Alberto Fabra, the Partido Popular ruling President of the Valencia region, has come under fire again this week. When he took over office he vowed to wipe out corruption, even stating that no member of his party facing charges could stand for election, yet the evidence suggests that he has not taken action against any senior member of his ranks, and has only taken action against those in junior roles. This came about after three more politicians in Mayoral roles were charged with different offences, but have not come under threat of Fabra´s so called “líneas rojas”.

The deputy for Compromís, Mireia Mollà, issued a statement from the opposition, saying that “the list of defendants in the ranks of the Vega Baja PP increases shamefully, while Alberto Fabra does not exert any pressure in this regard and protects them in public office”.

Mollà continued, “Despite the seriousness of the matter and instead of condemning this, Alberto Fabra and his team are dedicated to presenting Ferrando for mayor, an attitude that shows how false the red line is”. As such, Mollà demands the resignation of all Orihuela councillors accused of alleged corruption “to stop littering the name of the institutions they represent, rather than clinging to public office for personal gain”.

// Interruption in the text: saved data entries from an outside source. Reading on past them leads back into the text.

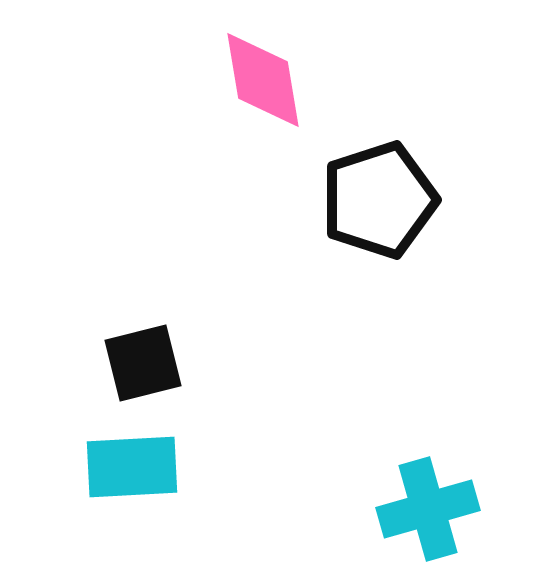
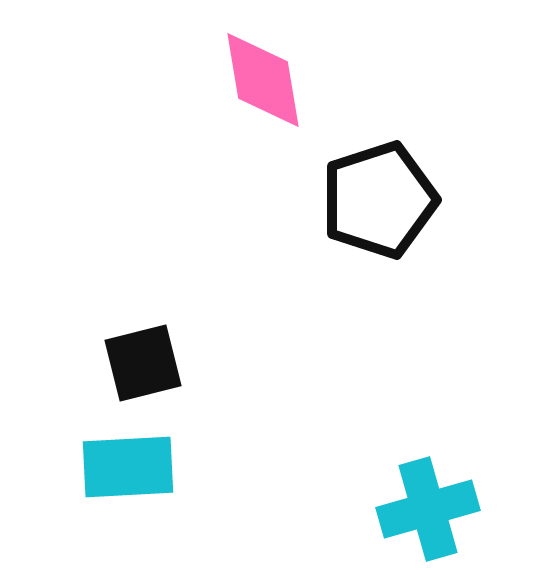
cyan rectangle: moved 4 px left
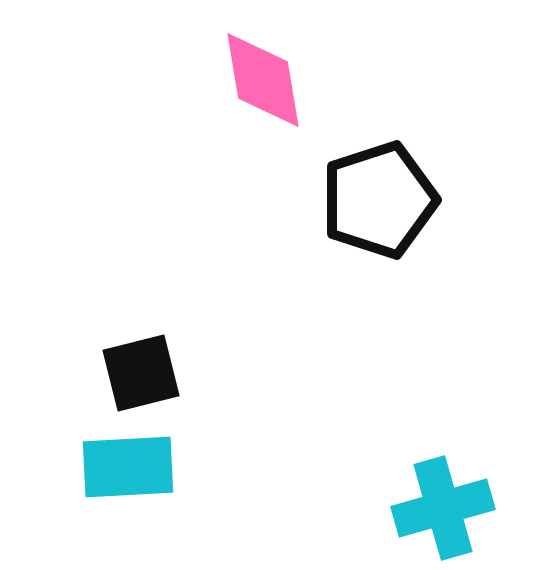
black square: moved 2 px left, 10 px down
cyan cross: moved 15 px right, 1 px up
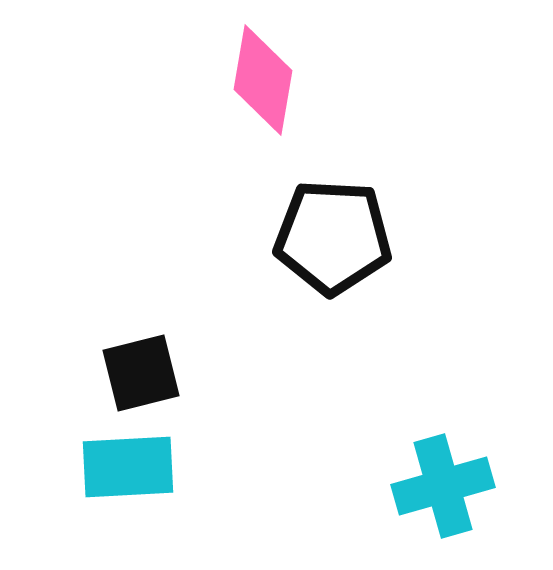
pink diamond: rotated 19 degrees clockwise
black pentagon: moved 46 px left, 37 px down; rotated 21 degrees clockwise
cyan cross: moved 22 px up
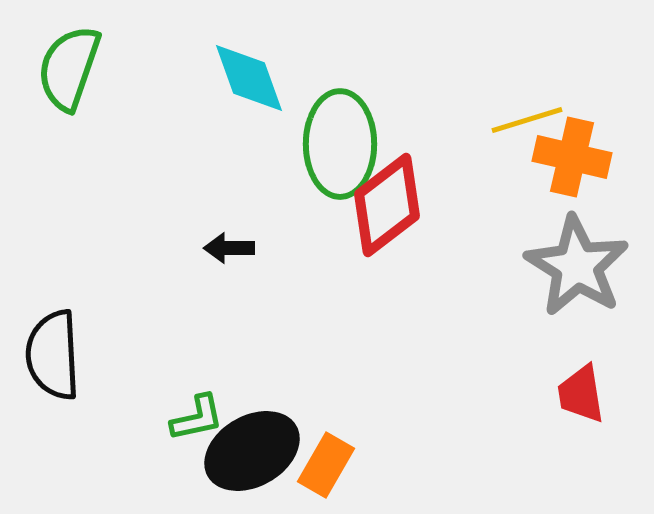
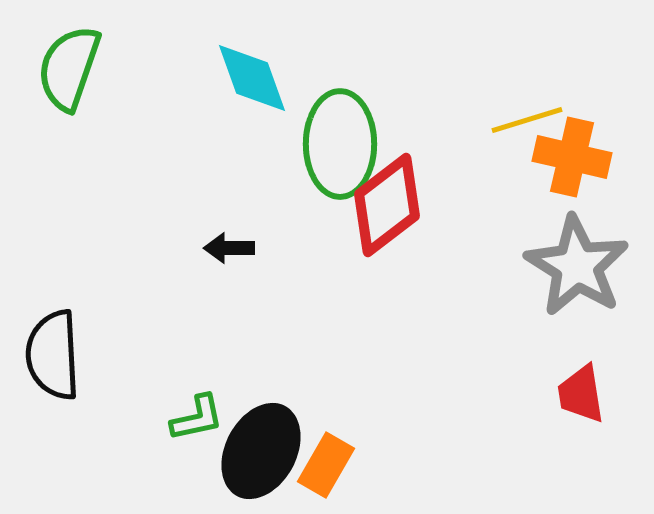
cyan diamond: moved 3 px right
black ellipse: moved 9 px right; rotated 32 degrees counterclockwise
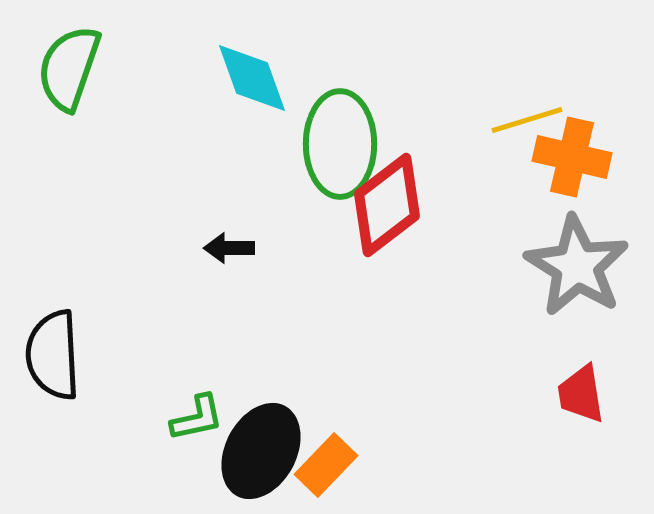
orange rectangle: rotated 14 degrees clockwise
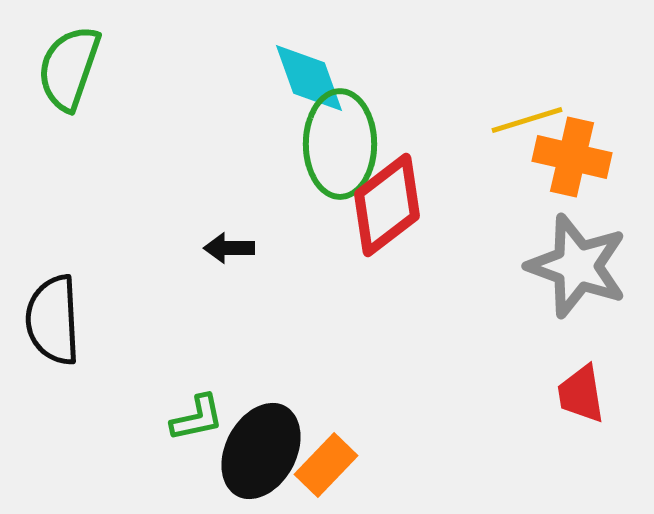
cyan diamond: moved 57 px right
gray star: rotated 12 degrees counterclockwise
black semicircle: moved 35 px up
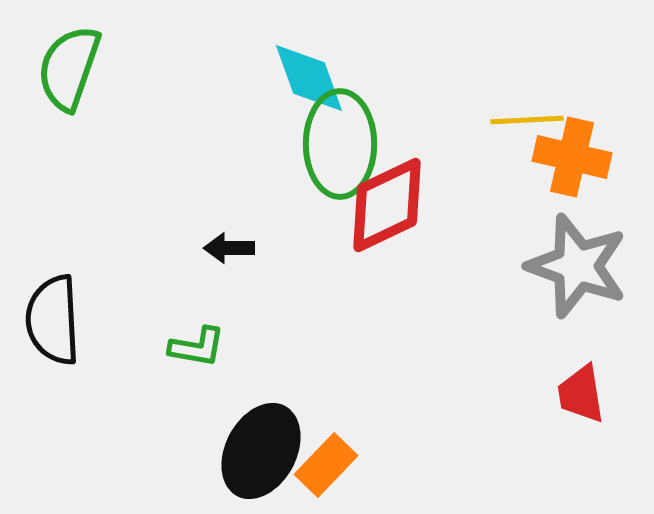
yellow line: rotated 14 degrees clockwise
red diamond: rotated 12 degrees clockwise
green L-shape: moved 71 px up; rotated 22 degrees clockwise
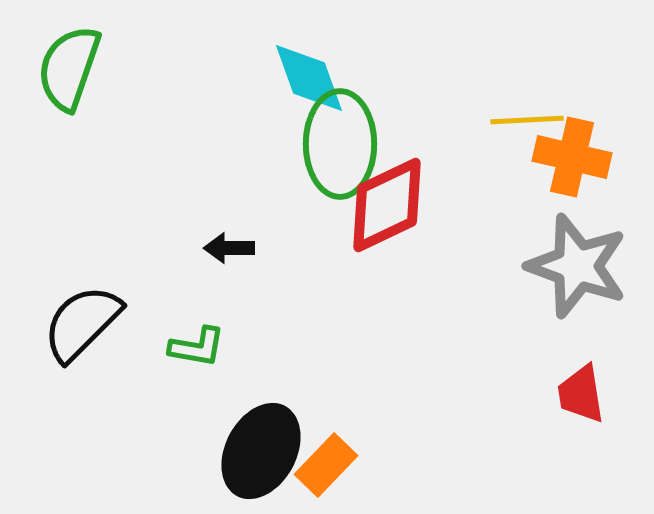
black semicircle: moved 29 px right, 3 px down; rotated 48 degrees clockwise
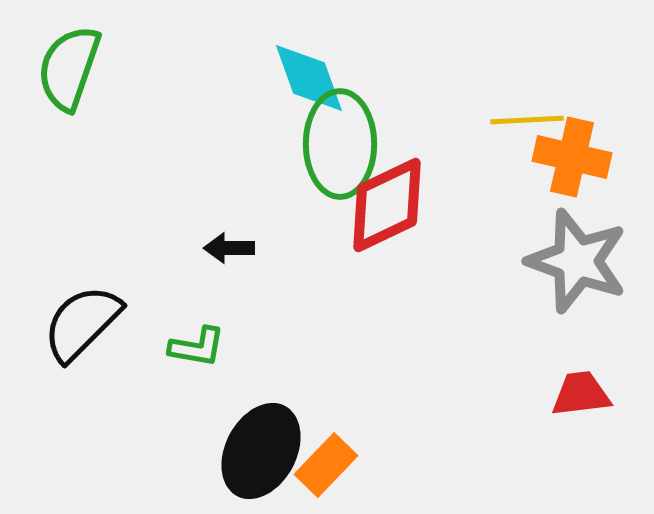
gray star: moved 5 px up
red trapezoid: rotated 92 degrees clockwise
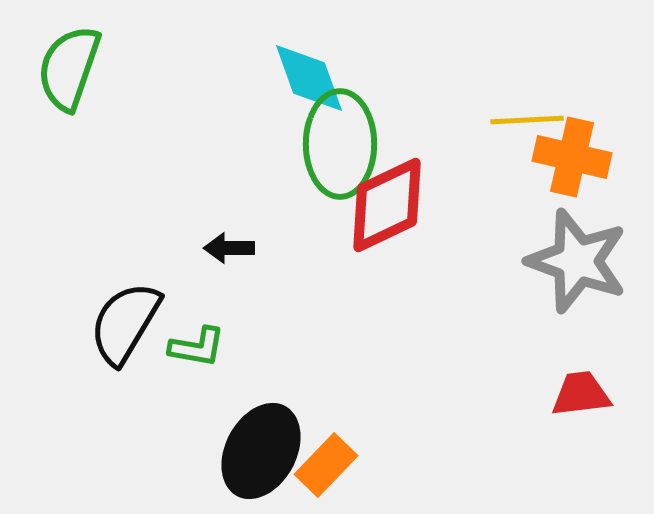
black semicircle: moved 43 px right; rotated 14 degrees counterclockwise
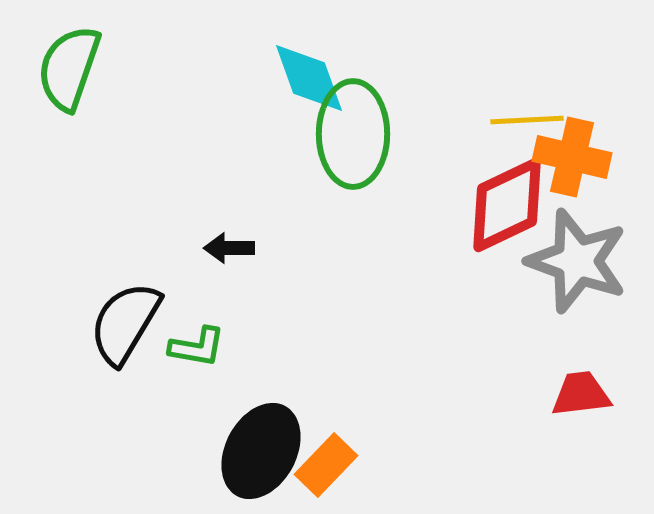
green ellipse: moved 13 px right, 10 px up
red diamond: moved 120 px right
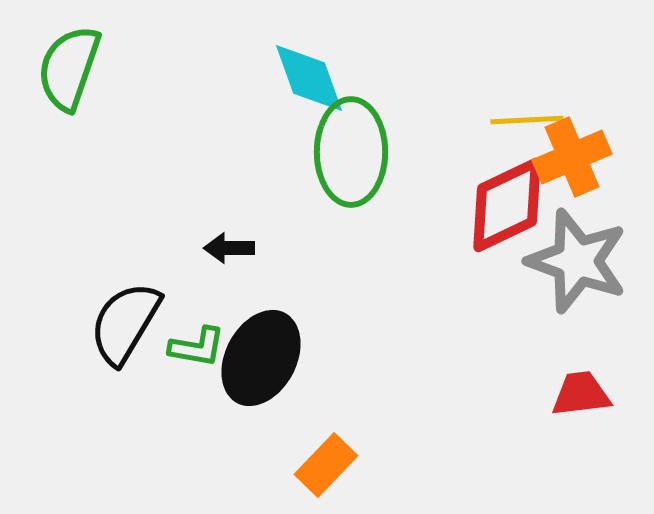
green ellipse: moved 2 px left, 18 px down
orange cross: rotated 36 degrees counterclockwise
black ellipse: moved 93 px up
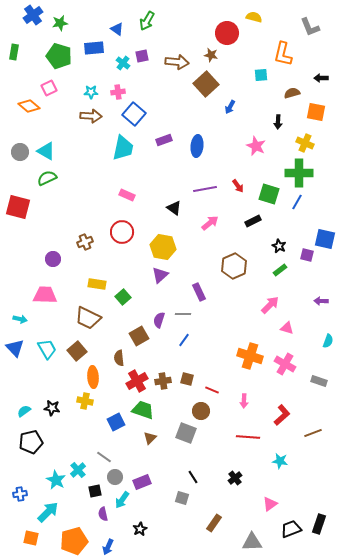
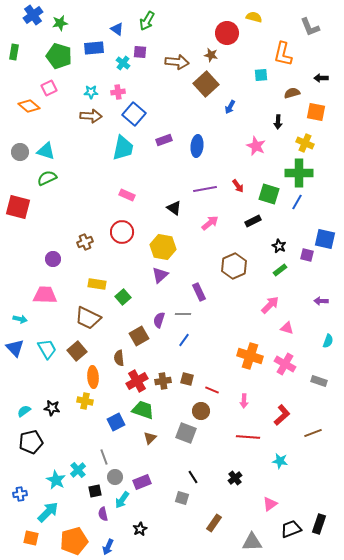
purple square at (142, 56): moved 2 px left, 4 px up; rotated 16 degrees clockwise
cyan triangle at (46, 151): rotated 12 degrees counterclockwise
gray line at (104, 457): rotated 35 degrees clockwise
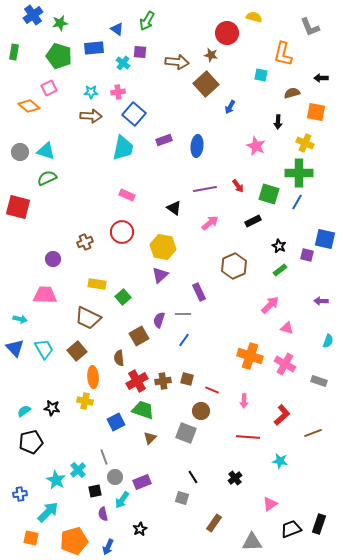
cyan square at (261, 75): rotated 16 degrees clockwise
cyan trapezoid at (47, 349): moved 3 px left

With the Partido Popular losing countless votes in the European election, the call to clean up politics has never been louder, but quite what the outcome of these latest revelations will be remains to be seen, as everybody is considered innocent until proven guilty. However, in the case of former PP mayor of Torrevieja, Pedro Hernández Mateo, even a guilty verdict has little consequence as he still remains free and seemingly above the law, a token for those who think they can “get away with it” being clear.